Lena farfulló una maldición que, evidentemente, Nan nunca le había oído a una mujer.
– Dios mío -dijo Nan.
– ¿Sabe que estoy aquí?
– No, yo tampoco sabía que ibas a quedarte aquí. Le di la llave ayer por la noche, en la cena.
– ¿Le diste la llave de tu casa? -preguntó Lena, incrédula.
– Trabajó con Sibyl durante años -le defendió Nan-. Ella confiaba en él.
– ¿Para qué viene?
– Para repasar algunas de sus notas.
– ¿Sabe leer Braille?
Nan jugueteó con sus llaves.
– En la facultad hay un traductor. Aunque le llevará una eternidad.
– ¿Qué busca?
– Cualquiera sabe. -Nan puso los ojos en blanco-. Ya sabes lo reservado que puede ser.
Lena asintió, pero se dijo que era un comportamiento extraño incluso para Richard. Decidió averiguar qué demonios quería antes de que se acercara a las notas de Sibyl.

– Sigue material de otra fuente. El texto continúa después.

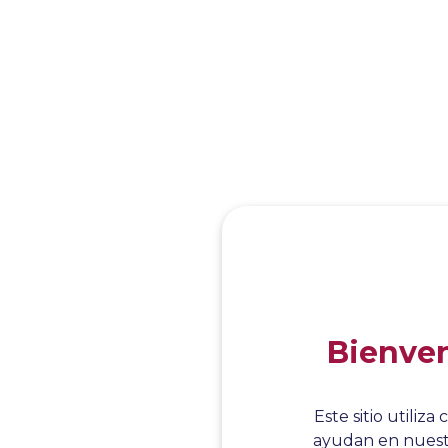
Bienven
Este sitio utili
ayudan en nuestr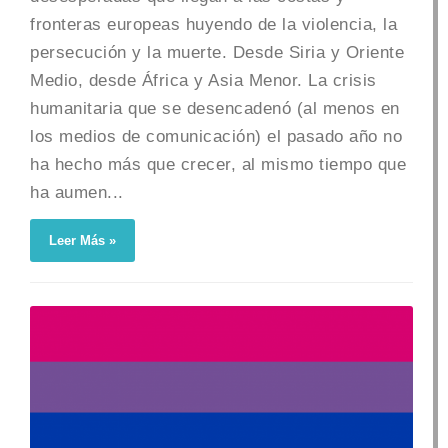
fronteras europeas huyendo de la violencia, la
persecución y la muerte. Desde Siria y Oriente
Medio, desde África y Asia Menor. La crisis
humanitaria que se desencadenó (al menos en
los medios de comunicación) el pasado año no
ha hecho más que crecer, al mismo tiempo que
ha aumen...
Leer Más »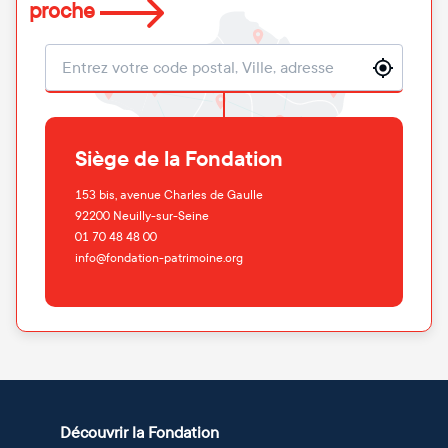
proche
Localisation
Siège de la Fondation
153 bis, avenue Charles de Gaulle
92200
Neuilly-sur-Seine
01 70 48 48 00
info@fondation-patrimoine.org
Découvrir la Fondation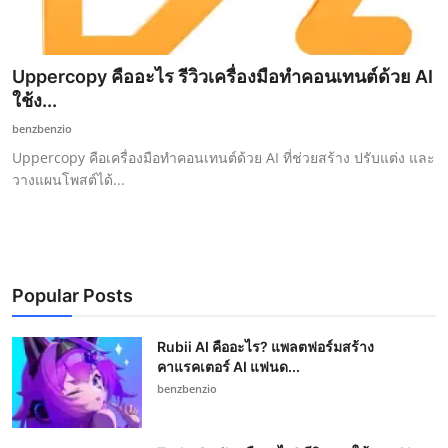
Uppercopy คืออะไร รีวิวเครื่องมือทำคอนเทนต์ด้วย AI
ใช้ง...
benzbenzio
Uppercopy คือเครื่องมือทำคอนเทนต์ด้วย AI ที่ช่วยสร้าง ปรับแต่ง และ
วางแผนโพสต์ได้...
Popular Posts
Rubii AI คืออะไร? แพลตฟอร์มสร้าง
คาแรคเตอร์ AI แฟนด...
benzbenzio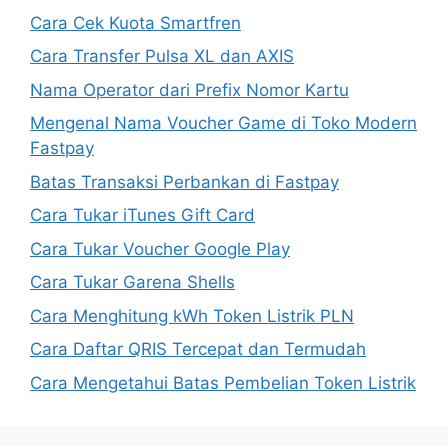
Cara Cek Kuota Smartfren
Cara Transfer Pulsa XL dan AXIS
Nama Operator dari Prefix Nomor Kartu
Mengenal Nama Voucher Game di Toko Modern
Fastpay
Batas Transaksi Perbankan di Fastpay
Cara Tukar iTunes Gift Card
Cara Tukar Voucher Google Play
Cara Tukar Garena Shells
Cara Menghitung kWh Token Listrik PLN
Cara Daftar QRIS Tercepat dan Termudah
Cara Mengetahui Batas Pembelian Token Listrik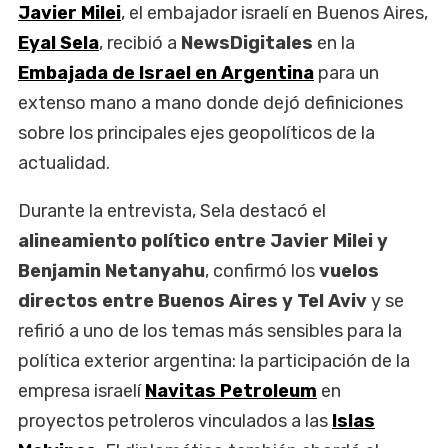
Javier Milei
, el embajador israelí en Buenos Aires,
Eyal Sela
, recibió a
NewsDigitales
en la
Embajada de Israel en Argentina
para un
extenso mano a mano donde dejó definiciones
sobre los principales ejes geopolíticos de la
actualidad.
Durante la entrevista, Sela destacó el
alineamiento político entre Javier Milei y
Benjamin Netanyahu
, confirmó los
vuelos
directos entre Buenos Aires y Tel Aviv
y se
refirió a uno de los temas más sensibles para la
política exterior argentina: la participación de la
empresa israelí
Navitas Petroleum
en
proyectos petroleros vinculados a las
Islas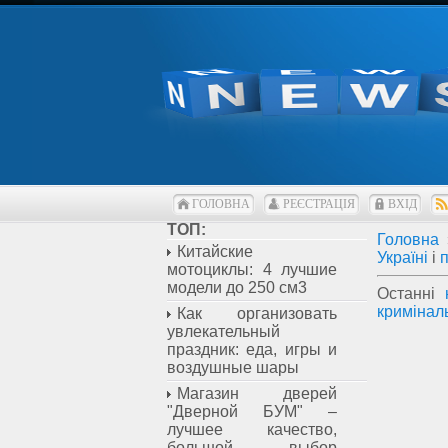
ГОЛОВНА
РЕЄСТРАЦІЯ
ВХІД
ТОП:
Головна
Китайские
Україні
і
мотоциклы: 4 лучшие
модели до 250 см3
Останні
кримінал
Как организовать
увлекательный
праздник: еда, игры и
воздушные шары
Магазин дверей
"Дверной БУМ" –
лучшее качество,
большой выбор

– Es mejor que salga pitando -dijo Nan. Señaló la fibra de vidrio del brazo de Lena-. Deberías tener la muñeca elevada.
Lena levantó el brazo.
– Tienes mi número de la facultad. -Nan indicó el teclado de la alarma-. Si quieres, aprieta el botón de stay.
– Muy bien -dijo Lena, aunque no tenía intención de conectar la alarma.
Darle a una sartén con una cuchara sería más eficaz.
– Te da veinte segundos para cerrar la puerta -dijo Nan. Como Lena no respondiera, ella misma apretó la tecla de stay-. El código es tu cumpleaños.